## [INSTRUCTIONS TO FOLLOW]
In the records below, some lines contain the word "wire". Copy each of them.
____
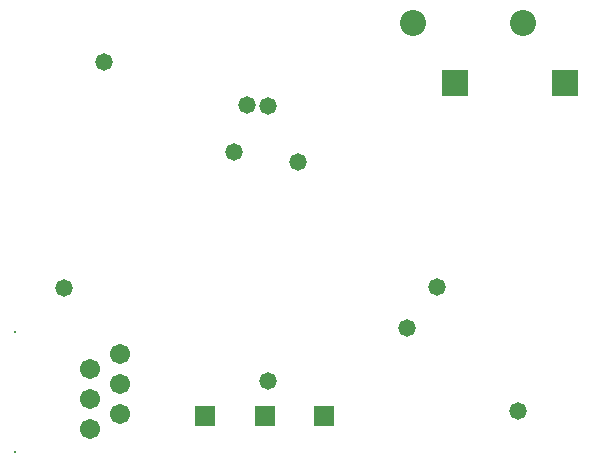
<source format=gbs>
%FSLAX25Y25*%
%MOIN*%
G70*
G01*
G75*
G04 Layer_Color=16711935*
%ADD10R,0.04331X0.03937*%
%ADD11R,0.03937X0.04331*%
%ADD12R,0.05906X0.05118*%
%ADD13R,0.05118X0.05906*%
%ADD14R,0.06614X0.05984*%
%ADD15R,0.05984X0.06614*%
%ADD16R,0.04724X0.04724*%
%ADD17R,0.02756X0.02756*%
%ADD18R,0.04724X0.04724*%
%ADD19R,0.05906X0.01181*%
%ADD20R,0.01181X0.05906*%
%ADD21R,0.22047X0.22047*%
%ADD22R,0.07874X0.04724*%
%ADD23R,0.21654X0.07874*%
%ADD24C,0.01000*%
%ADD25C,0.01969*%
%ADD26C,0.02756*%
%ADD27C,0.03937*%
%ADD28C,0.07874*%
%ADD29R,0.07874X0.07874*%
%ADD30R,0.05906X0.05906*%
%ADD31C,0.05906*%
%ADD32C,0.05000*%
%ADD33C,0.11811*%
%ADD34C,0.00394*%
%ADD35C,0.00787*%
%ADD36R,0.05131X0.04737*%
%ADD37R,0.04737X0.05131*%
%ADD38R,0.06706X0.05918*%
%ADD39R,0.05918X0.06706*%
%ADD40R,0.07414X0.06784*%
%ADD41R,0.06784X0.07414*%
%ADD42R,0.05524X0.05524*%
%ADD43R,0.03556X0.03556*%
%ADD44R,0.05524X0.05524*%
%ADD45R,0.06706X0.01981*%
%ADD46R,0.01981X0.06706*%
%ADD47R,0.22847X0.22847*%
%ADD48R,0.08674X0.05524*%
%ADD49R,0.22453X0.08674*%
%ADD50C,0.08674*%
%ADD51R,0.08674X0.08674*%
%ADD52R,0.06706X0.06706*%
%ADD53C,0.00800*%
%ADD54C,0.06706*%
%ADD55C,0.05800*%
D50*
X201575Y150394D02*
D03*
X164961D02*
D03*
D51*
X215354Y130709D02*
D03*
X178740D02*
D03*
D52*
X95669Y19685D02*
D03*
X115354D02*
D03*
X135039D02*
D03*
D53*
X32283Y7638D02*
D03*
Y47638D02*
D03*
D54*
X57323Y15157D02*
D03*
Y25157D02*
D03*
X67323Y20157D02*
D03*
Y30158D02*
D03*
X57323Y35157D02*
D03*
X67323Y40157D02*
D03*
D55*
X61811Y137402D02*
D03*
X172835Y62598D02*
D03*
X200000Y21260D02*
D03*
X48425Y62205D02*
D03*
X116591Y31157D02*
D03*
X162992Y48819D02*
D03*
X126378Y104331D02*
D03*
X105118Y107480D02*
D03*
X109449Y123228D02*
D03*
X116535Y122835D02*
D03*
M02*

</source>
____
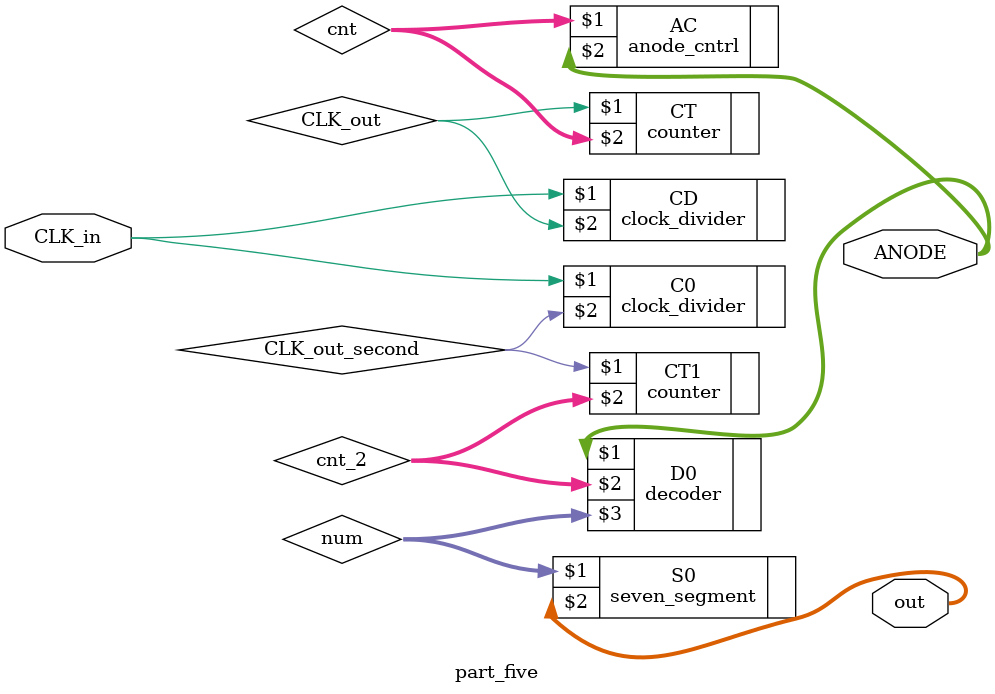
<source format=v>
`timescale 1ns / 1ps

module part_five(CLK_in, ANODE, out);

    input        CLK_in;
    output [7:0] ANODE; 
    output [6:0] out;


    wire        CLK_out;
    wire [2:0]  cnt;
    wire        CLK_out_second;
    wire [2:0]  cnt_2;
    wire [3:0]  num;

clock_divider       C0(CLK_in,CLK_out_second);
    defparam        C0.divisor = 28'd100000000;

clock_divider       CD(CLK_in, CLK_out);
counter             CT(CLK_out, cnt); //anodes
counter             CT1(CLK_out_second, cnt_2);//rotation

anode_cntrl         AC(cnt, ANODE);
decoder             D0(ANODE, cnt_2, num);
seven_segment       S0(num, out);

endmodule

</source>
____
## [RESULT FOR THIS TASK]
    wire        CLK_out;
    wire [2:0]  cnt;
    wire        CLK_out_second;
    wire [2:0]  cnt_2;
    wire [3:0]  num;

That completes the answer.